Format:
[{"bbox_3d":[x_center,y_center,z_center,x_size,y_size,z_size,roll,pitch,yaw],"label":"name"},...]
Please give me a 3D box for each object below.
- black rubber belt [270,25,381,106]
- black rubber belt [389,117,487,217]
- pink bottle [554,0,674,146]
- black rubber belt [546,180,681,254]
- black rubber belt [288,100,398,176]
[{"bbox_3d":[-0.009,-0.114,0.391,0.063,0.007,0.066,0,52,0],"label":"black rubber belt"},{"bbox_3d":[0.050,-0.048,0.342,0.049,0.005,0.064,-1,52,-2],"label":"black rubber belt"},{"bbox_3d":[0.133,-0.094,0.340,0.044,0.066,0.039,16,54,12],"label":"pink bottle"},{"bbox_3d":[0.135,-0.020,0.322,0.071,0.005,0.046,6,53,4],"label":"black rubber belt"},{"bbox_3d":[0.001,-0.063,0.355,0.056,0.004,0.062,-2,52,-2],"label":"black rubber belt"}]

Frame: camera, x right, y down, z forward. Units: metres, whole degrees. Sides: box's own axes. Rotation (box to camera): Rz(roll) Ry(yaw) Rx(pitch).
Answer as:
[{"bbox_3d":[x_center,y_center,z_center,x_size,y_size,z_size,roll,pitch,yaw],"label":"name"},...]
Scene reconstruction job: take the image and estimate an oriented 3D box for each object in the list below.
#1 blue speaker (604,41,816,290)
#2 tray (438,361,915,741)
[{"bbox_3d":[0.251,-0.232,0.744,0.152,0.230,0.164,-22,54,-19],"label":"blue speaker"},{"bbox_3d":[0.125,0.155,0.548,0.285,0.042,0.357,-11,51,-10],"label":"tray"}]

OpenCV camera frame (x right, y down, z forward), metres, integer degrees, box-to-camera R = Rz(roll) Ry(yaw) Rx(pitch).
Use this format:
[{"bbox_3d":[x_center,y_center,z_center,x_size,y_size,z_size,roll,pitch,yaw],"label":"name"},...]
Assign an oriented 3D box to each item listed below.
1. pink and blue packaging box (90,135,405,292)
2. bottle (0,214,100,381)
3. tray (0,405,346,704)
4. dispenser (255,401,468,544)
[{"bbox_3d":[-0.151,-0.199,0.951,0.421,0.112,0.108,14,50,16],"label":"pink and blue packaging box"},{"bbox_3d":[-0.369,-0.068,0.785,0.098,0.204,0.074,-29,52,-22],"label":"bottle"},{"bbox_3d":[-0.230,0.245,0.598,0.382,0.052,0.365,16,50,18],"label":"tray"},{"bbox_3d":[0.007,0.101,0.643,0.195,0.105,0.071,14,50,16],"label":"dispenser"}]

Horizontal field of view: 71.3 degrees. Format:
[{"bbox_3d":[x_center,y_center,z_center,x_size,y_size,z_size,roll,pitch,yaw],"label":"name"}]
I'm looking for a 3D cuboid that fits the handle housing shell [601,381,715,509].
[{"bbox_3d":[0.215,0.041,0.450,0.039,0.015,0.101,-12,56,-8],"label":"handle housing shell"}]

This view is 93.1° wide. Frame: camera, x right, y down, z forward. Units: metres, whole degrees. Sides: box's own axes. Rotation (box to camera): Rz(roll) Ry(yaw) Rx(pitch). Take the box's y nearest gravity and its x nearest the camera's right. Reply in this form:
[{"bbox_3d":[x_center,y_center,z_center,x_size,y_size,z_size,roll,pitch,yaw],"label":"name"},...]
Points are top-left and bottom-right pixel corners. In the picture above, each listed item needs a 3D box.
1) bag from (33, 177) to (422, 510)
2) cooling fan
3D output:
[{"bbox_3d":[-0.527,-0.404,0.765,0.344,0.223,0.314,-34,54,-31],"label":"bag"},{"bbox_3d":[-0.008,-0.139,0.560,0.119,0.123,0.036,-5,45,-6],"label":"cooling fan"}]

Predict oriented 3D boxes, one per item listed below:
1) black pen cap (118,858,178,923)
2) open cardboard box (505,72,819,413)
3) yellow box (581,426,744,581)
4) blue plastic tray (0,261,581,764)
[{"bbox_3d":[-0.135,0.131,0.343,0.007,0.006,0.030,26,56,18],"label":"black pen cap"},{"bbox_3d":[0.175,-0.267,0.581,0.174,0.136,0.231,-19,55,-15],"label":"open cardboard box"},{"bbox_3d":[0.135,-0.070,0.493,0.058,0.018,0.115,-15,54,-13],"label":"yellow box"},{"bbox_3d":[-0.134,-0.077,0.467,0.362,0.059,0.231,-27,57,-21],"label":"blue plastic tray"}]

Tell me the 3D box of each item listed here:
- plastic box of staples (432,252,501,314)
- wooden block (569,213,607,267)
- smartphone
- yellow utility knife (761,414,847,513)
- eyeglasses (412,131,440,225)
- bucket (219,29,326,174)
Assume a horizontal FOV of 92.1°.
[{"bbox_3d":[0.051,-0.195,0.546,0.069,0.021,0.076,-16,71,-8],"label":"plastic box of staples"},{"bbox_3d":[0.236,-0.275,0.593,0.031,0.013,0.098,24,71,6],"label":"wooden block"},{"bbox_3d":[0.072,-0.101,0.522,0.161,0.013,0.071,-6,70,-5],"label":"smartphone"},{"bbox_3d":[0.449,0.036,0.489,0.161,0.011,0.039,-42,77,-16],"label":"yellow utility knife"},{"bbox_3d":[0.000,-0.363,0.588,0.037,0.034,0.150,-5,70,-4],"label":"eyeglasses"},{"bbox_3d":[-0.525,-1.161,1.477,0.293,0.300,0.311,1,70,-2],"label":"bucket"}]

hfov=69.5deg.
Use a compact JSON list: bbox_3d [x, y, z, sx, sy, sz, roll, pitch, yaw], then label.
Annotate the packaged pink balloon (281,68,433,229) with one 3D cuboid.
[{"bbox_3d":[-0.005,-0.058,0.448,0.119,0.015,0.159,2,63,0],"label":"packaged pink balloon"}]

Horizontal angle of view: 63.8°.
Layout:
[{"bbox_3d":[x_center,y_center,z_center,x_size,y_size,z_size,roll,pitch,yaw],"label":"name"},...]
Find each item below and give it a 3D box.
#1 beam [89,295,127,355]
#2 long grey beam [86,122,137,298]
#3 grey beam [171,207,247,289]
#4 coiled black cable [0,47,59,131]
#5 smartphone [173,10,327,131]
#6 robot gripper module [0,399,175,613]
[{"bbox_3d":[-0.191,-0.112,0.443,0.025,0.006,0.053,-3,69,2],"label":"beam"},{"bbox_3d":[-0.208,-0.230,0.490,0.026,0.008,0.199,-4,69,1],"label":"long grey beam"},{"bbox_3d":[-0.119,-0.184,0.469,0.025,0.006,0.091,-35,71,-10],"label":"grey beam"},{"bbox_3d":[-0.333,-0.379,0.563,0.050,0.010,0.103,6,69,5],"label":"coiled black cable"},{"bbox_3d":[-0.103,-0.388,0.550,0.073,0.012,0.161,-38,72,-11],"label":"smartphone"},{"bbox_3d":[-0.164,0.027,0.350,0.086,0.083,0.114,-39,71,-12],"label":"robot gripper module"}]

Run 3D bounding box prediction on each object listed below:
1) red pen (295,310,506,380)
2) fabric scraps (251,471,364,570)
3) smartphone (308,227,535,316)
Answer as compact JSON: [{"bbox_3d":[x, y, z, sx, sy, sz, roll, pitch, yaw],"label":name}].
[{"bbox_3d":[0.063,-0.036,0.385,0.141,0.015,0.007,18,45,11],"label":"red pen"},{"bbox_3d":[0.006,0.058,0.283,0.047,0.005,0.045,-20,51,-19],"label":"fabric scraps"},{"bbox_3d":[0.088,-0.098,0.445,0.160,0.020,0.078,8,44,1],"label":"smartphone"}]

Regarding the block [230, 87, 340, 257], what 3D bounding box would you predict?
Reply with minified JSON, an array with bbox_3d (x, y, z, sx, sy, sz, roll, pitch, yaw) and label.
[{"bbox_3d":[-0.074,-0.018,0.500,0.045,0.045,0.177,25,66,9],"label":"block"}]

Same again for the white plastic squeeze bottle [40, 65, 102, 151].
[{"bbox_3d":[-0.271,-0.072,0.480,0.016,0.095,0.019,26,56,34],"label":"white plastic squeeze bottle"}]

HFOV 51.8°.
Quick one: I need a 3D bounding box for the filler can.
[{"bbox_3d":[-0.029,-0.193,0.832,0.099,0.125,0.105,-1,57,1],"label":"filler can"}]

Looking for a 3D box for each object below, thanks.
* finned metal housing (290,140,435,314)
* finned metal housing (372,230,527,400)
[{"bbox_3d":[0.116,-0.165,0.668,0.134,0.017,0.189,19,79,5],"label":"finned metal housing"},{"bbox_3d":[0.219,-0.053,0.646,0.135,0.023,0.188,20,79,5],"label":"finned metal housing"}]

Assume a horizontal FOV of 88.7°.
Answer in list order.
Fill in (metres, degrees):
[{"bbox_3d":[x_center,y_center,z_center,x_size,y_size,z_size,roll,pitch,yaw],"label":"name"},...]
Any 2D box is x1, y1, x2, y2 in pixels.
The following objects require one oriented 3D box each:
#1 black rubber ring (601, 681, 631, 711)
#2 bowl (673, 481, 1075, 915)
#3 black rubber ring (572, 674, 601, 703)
------------------------------
**Task prompt:** Look through the entries, and return every line that the word "oriented" appears in.

**Solved exercise:**
Scene reconstruction job: take the image and estimate an oriented 3D box for each object in the list below.
Assign an oriented 3D box to each item listed below.
Predict oriented 3D boxes, one per item listed below:
The following objects require one oriented 3D box each:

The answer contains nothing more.